As Linux runs on everything from cellphones, radio-controlled helicopters, desktops, and servers to 73 percent of the world's largest supercomputers, scaling the driver model was very important and always in the backs of our minds. As development progressed, it was nice to see that the basic structures used to hold devices, struct kobject and struct devices, were relatively small. The number of devices connected to most systems is directly proportional to the size of the system. So small, embedded systems had only a few—one to ten— different devices connected and in their device tree. Larger "enterprise" systems had many more devices connected, but these systems also had a lot of memory to spare, so the increased number of devices was still only a very small proportion of the kernel's overall memory usage.
This comfortable scaling model, unfortunately, was found to be completely false when it came to one class of "enterprise" system, the s390 mainframe computer. This computer could run Linux in a virtual partition (up to 1,024 instances at the same time on a single machine) and had a huge number of different storage devices connected to it. Overall, the system had a lot of memory, but each virtual partition would have only a small slice of that memory. Each virtual partition wanted to see all different storage devices (20,000 could be typical), while only being allocated a few hundred megabytes of RAM.
On these systems, the device tree was quickly found to suck up a huge percentage of memory that was never released back to the user processes.
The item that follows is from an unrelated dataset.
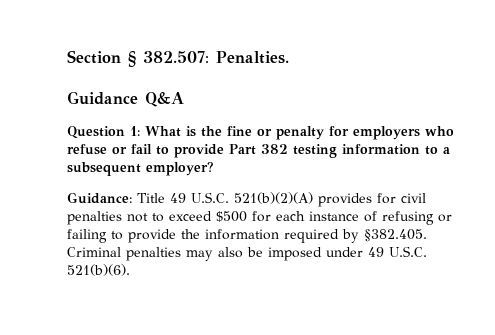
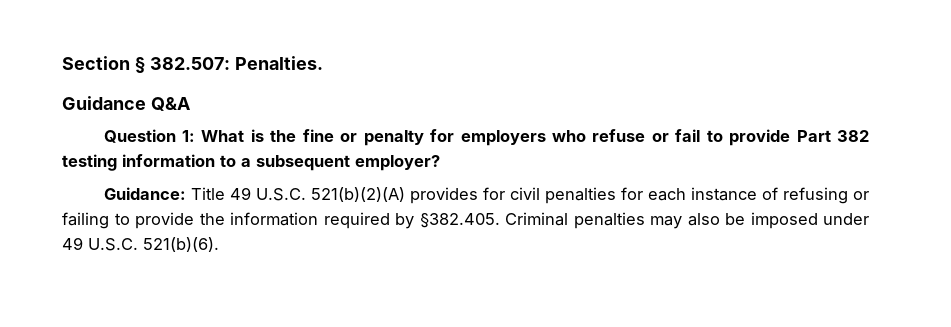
[127,211,247,222] not to exceed $500 -> (616, 195) none

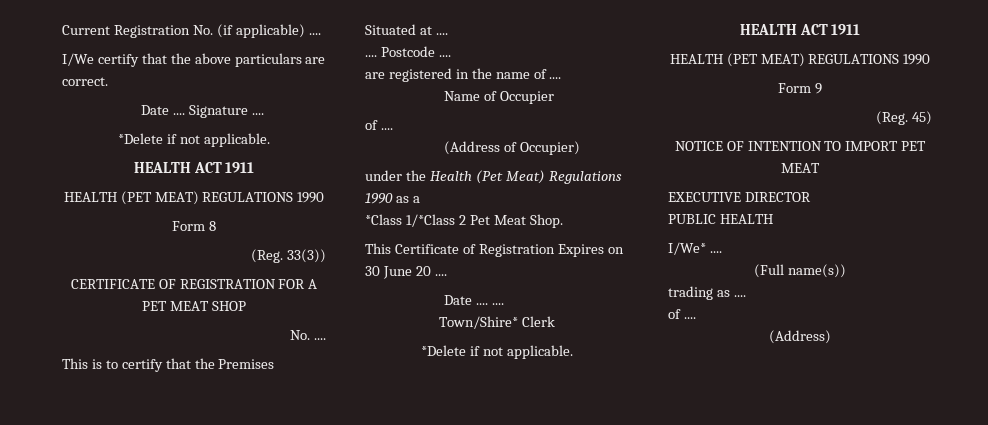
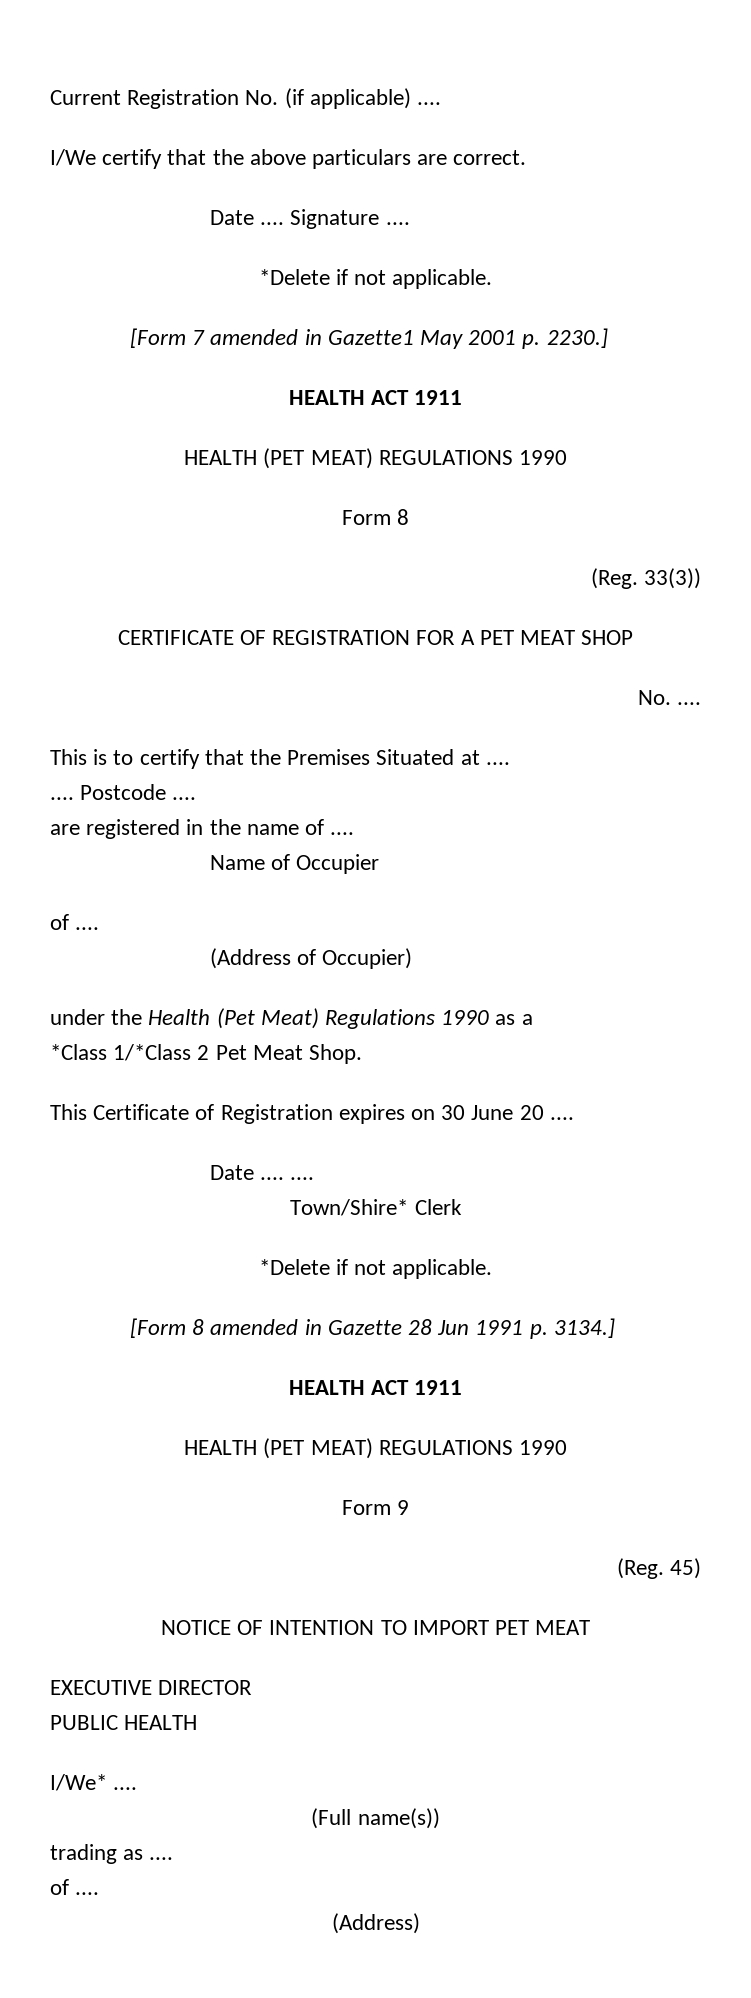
(270, 140) none -> [129,328,608,349] // [Form 7 amended in Gazette1 May 2001 p. 2230.]
[557,244,604,257] Expires -> [338,1104,405,1124] expires
(573, 352) none -> [129,1318,615,1339] // [Form 8 amended in Gazette 28 Jun 1991 p. 3134.]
It was time to put the driver model on a diet, and some very smart IBM kernel developers went to work on the problem.
What the developers found was initially surprising. It turned out that the main struct device structure was only around 160 bytes (for a 32-bit processor). With 20,000 devices in the system, that amounted to only 3 to 4 MB of RAM being used, a very manageable usage of memory. The big memory hog was the RAM-based filesystem mentioned earlier, sysfs, which showed all of these devices to userspace. For every device, sysfs created both a struct inode and a struct dentry. These are both fairly heavy structures, with the struct inode weighing in around 256 bytes and struct dentry about 140 bytes.[§]
[§] Both of these structures have since been shrunk, and therefore are smaller in current kernel versions.
For every struct device, at least one struct dentry and one struct inode were being created. Generally, many different copies of these filesystem structures were created, one for every virtual file per device in the system. As an example, a single block device would create about 10 different virtual files, so that meant that a single structure of 160 bytes would end up using 4 KB. In a system of 20,000 devices, about 80 MB were wasted on the virtual filesystem. This memory was consumed by the kernel, unable to be used by any user programs, even if they never wanted to look at the information stored in sysfs.
The solution for this was to rewrite the sysfs code to put these struct inode and struct dentry structures in the kernel's caches, creating them on the fly when the filesystem was accessed. The solution was just a matter of dynamically creating the directories and files on the fly as a user walked through the tree, instead of preallocating everything when the device was originally created. Because these structures are in the main caches of the kernel, if memory pressure is placed on the system by userspace programs, or other parts of the kernel, the caches are freed and the memory is returned to those who need it at the time. This was all done by touching the backend sysfs code, and not the main struct device structures.